[Study text]:

== == ==

Queries that do not map to a table or do not contain a modifier may
be provided to a conventional search engine.
[0009] Other advantages may become apparent from the following
detailed description when taken in conjunction with the
drawings.
BRIEF DESCRIPTION OF THE DRAWINGS
[0010] The present invention is illustrated by way of example and
not limited in the accompanying figures in which like reference
numerals indicate similar elements and in which:
[0011] FIG. 1 is a block diagram representing example components
for offline generating dictionaries of modifiers.
[0012] FIG. 2 is a block diagram representing example components
for online processing of a query by accessing modifier dictionaries
to query structured data.
[0013] FIG. 3 is a representation of different classes of
modifiers.
[0014] FIG. 4 is a flow diagram showing example steps used in
generating modifier dictionaries
[0015] FIG. 5 is a representation showing semantic similarity
between words in hyponym graphs.
[0016] FIG. 6 shows an illustrative example of a computing
environment into which various aspects of the present invention may
be incorporated.
DETAILED DESCRIPTION
[0017] Various aspects of the technology described herein are
generally directed towards identifying words that have certain
meanings in a query that alter ("modify") the execution over data,
and distinguish between such words over inconsequential ones. As
used herein, the words that alter the meaning of a query are
referred to herein as "modifiers", while those that are
inconsequential with respect to queries are referred to as
"inconsequential tokens." In general, modifiers modify "data
tokens". When processing a query, such modifiers may be annotated
to process the query against structured or semi-structured data in
a way that provides results that are more likely to match the
user's intent. In other words, as described below, using modifiers,
the query may be mapped to structured or semi-structured data,
e.g., a database table and one or more columns in that table.
[0018] In one aspect, such online annotation is accomplished by
(offline) data mining over query logs to identify modifiers in
combination with some part of speech annotation. Patterns are
constructed from the logs where groups of words appear next to each
other, and analyzed to determine statistical significance
indicating that a certain type of word appears next to some known
data token (e.g., "around", "in" or "under" appearing next to a
numeric value).
[0019] It should be understood that any of the examples herein are
non-limiting examples. As such, the present invention is not
limited to any particular embodiments, aspects, concepts,
structures, functionalities or examples described herein. Rather,
any of the embodiments, aspects, concepts, structures,
functionalities or examples described herein are non-limiting, and
the present invention may be used various ways that provide
benefits and advantages in computing and search/query processing in
general.

== == ==

[Given entries]:
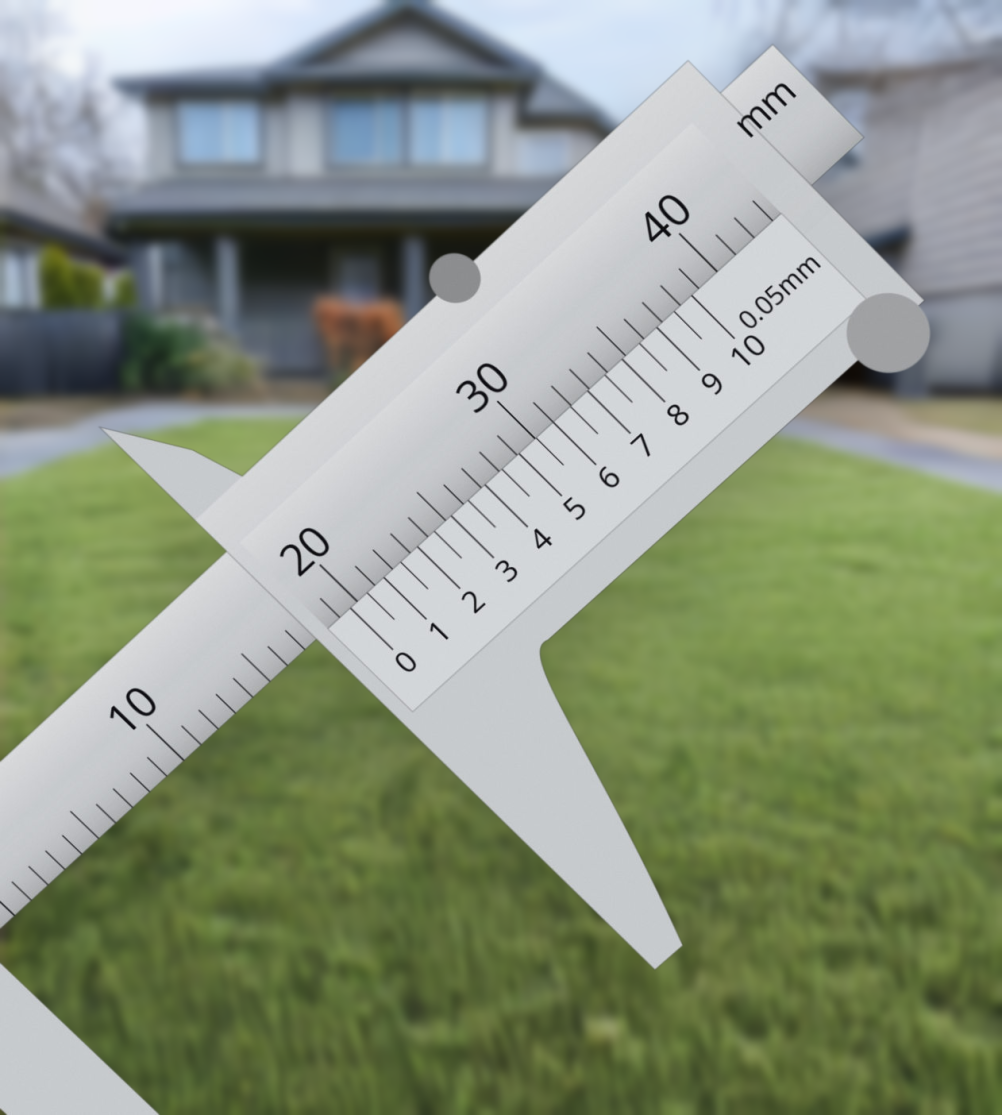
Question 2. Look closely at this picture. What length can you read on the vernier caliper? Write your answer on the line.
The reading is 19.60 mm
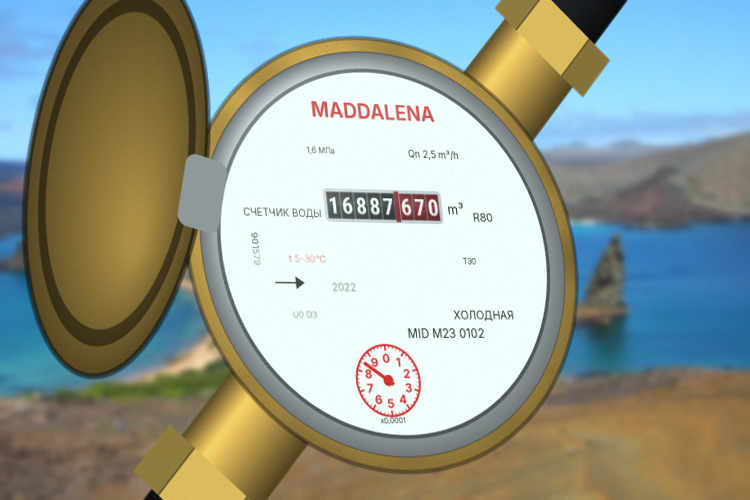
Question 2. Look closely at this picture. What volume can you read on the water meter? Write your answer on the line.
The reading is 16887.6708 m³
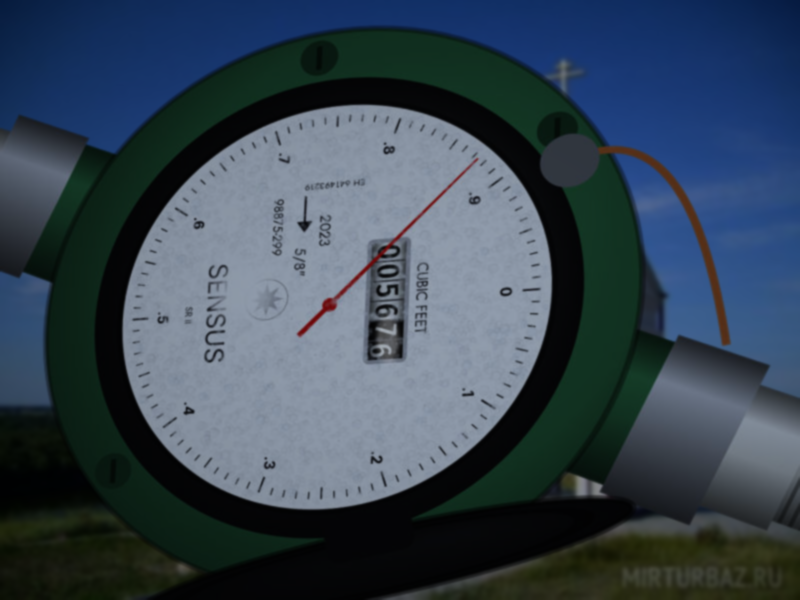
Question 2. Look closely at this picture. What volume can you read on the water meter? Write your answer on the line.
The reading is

== == ==

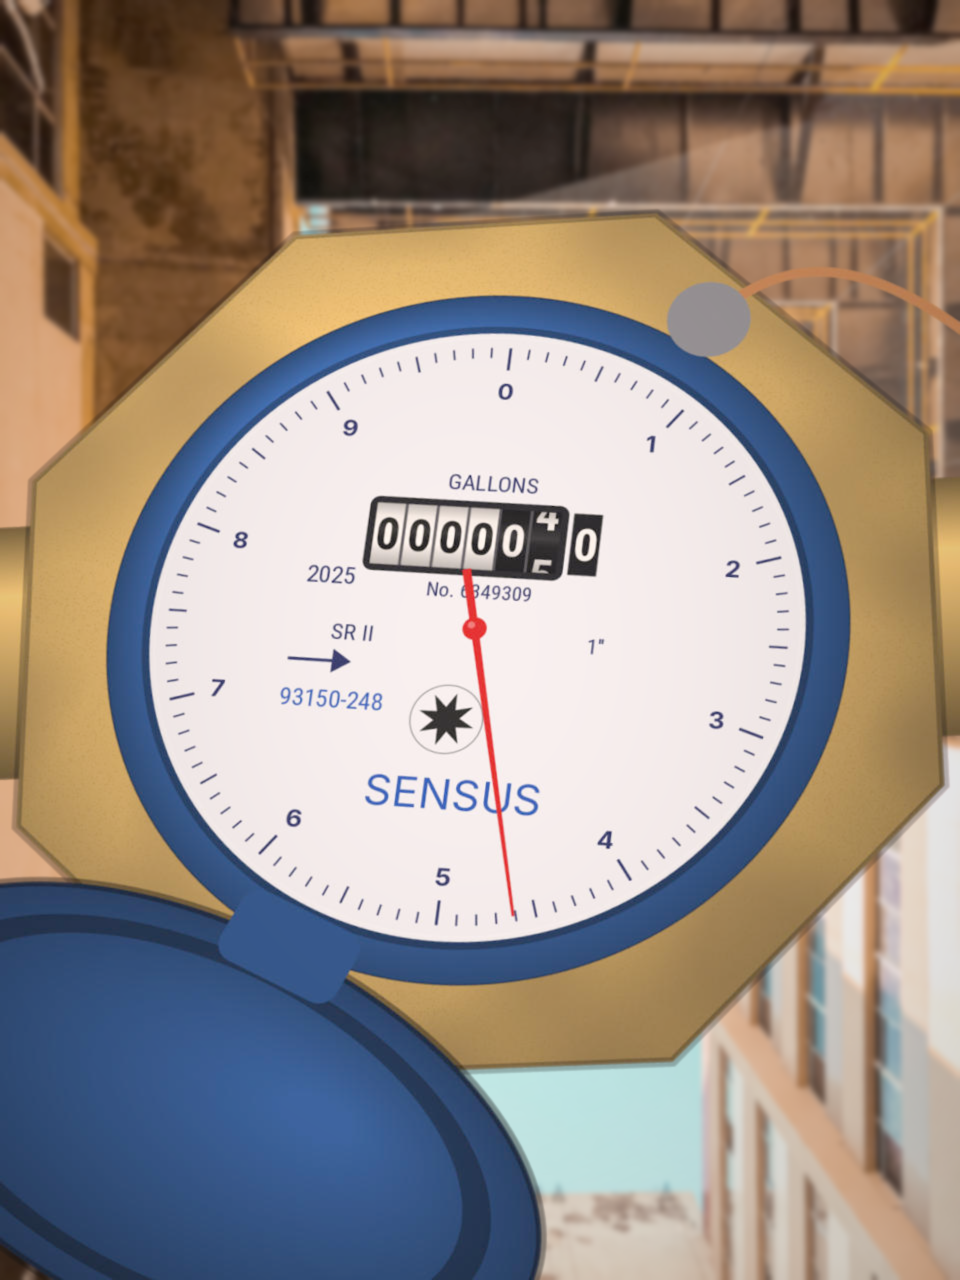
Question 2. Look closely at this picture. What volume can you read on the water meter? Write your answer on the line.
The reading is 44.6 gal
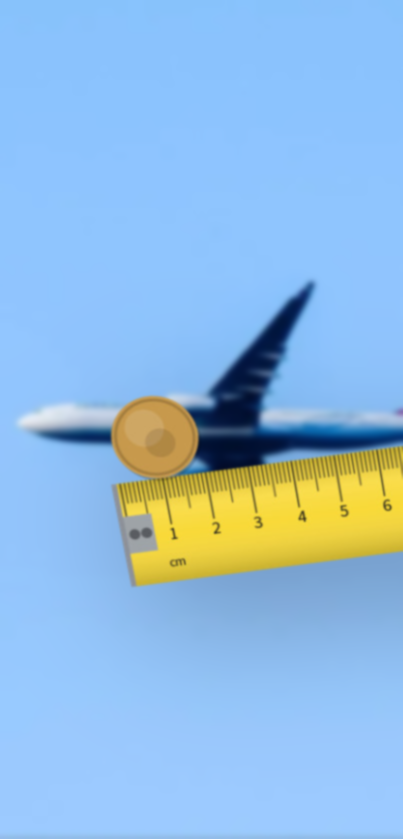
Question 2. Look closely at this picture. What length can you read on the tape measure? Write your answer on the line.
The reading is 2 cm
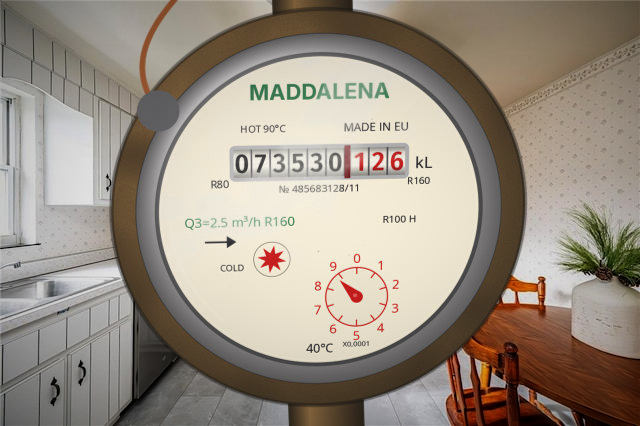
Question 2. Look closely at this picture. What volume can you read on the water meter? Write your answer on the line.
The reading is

== == ==

[Actions to take]:
1: Summarize the excerpt on query modifiers in three sentences.
2: Repeat the part of the query-modifier excerpt starting at "BRIEF DESCRIPTION OF" and ending at "query structured data.".

[Answer list]:
1: The excerpt lists figures that show components for generating dictionaries of modifiers offline, components for processing a query online against structured data, classes of modifiers, steps for generating the dictionaries, semantic similarity in hyponym graphs, and a computing environment. Its detailed description calls the words that alter the meaning of a query "modifiers" and distinguishes them from "inconsequential tokens." Modifiers can be annotated so that a query maps to structured or semi-structured data, and they are identified by offline data mining over query logs for statistically significant patterns of words that appear next to known data tokens.

2:
BRIEF DESCRIPTION OF THE DRAWINGS
[0010] The present invention is illustrated by way of example and
not limited in the accompanying figures in which like reference
numerals indicate similar elements and in which:
[0011] FIG. 1 is a block diagram representing example components
for offline generating dictionaries of modifiers.
[0012] FIG. 2 is a block diagram representing example components
for online processing of a query by accessing modifier dictionaries
to query structured data.